» **WORK INSTRUCTION**: Identify every line in the records below that contains the word "aset", and copy each of those lines.

(Recorded data)
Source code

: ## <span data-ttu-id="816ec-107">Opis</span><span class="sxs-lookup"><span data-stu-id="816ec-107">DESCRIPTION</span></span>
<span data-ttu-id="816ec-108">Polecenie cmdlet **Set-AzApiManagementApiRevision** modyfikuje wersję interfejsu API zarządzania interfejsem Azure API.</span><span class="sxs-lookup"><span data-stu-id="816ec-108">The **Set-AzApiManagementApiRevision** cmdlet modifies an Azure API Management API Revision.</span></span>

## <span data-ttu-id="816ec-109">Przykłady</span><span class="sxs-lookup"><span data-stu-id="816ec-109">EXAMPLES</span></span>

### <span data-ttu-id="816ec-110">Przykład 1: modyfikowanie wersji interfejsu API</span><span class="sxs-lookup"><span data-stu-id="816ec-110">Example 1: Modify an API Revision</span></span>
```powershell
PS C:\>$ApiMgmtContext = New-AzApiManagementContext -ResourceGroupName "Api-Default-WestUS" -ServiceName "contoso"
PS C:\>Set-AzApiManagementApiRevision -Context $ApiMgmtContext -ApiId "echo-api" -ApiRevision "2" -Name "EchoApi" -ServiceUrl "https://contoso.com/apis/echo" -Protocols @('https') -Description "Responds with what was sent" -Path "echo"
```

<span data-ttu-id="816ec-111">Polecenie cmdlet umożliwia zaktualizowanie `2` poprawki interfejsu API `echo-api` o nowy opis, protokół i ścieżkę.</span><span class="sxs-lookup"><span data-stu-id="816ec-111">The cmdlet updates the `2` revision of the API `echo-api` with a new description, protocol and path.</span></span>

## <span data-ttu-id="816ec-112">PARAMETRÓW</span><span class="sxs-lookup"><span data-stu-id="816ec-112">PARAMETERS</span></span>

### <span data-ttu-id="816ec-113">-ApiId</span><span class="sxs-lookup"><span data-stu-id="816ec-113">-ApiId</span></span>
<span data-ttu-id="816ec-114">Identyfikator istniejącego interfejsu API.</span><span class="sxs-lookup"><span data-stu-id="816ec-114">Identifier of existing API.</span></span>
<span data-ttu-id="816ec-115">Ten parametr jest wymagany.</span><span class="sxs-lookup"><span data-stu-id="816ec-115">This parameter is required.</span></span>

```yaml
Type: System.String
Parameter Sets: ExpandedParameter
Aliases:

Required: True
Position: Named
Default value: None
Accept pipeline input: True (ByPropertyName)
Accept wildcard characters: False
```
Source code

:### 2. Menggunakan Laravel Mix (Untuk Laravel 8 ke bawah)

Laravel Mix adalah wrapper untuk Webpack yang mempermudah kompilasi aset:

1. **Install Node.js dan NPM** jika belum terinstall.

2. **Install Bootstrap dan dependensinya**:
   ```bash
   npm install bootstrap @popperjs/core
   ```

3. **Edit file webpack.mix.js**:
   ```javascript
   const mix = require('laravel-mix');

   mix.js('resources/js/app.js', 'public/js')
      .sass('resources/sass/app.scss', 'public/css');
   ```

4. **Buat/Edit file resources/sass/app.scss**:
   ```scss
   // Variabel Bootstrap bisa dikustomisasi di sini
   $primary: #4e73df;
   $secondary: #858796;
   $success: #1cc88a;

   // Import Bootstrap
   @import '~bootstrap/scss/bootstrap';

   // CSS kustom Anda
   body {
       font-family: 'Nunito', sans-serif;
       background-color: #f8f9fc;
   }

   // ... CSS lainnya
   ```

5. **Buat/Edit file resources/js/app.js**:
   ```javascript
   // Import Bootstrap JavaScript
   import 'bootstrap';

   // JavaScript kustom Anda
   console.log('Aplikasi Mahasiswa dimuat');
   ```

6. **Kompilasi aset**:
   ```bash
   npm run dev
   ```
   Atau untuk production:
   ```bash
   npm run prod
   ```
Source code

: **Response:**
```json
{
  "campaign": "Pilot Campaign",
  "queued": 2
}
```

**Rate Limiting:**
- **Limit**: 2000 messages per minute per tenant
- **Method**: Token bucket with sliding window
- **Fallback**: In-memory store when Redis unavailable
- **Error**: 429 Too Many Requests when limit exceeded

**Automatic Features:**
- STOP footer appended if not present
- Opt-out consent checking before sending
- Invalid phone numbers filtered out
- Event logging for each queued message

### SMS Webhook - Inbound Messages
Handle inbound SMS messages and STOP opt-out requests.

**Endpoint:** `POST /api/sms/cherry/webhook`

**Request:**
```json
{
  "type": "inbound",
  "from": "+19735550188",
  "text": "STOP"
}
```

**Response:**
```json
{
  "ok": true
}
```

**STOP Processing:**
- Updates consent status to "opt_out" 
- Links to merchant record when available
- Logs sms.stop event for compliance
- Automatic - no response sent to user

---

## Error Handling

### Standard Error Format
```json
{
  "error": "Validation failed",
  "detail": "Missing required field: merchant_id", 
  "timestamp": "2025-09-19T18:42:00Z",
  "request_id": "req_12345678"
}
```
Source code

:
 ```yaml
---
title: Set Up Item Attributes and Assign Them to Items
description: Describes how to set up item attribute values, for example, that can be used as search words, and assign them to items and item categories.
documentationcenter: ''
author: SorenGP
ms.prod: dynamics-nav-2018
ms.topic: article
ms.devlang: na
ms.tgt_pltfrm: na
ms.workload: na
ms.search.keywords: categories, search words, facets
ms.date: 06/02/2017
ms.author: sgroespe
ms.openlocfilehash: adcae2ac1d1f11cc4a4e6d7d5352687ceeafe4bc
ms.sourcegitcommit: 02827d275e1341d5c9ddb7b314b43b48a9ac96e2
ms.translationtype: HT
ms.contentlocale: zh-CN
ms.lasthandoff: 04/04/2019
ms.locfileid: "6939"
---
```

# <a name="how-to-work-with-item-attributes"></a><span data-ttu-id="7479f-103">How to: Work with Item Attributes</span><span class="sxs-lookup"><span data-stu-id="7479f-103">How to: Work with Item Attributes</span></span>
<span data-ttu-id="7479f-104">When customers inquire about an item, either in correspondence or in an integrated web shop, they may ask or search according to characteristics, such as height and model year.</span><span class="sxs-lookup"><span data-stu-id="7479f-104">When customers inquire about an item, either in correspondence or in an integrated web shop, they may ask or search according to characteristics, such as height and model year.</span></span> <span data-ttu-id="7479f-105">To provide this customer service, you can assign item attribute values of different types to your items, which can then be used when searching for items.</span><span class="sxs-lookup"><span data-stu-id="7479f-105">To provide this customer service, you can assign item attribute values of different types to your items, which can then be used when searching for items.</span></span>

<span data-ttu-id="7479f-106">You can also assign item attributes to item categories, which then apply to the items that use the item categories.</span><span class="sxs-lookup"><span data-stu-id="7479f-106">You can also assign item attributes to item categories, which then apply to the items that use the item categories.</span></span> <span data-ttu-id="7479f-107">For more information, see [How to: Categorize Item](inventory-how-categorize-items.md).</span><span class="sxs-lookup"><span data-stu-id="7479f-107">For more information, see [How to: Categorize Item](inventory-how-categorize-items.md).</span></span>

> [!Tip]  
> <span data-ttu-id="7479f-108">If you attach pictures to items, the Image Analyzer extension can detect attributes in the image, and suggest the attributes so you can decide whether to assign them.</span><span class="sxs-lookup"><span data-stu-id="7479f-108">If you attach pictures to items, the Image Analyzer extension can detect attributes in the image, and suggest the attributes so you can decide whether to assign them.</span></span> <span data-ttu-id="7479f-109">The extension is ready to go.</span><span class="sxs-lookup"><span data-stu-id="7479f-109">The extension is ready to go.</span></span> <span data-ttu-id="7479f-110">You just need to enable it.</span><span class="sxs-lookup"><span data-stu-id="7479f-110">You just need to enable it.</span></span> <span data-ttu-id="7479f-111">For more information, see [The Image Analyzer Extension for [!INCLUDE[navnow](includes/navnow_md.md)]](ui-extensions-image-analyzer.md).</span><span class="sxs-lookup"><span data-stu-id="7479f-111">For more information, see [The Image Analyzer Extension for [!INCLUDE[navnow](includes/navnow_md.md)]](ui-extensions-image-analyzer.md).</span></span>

» **EXPECTED OUTPUT**:
Laravel Mix adalah wrapper untuk Webpack yang mempermudah kompilasi aset:
6. **Kompilasi aset**:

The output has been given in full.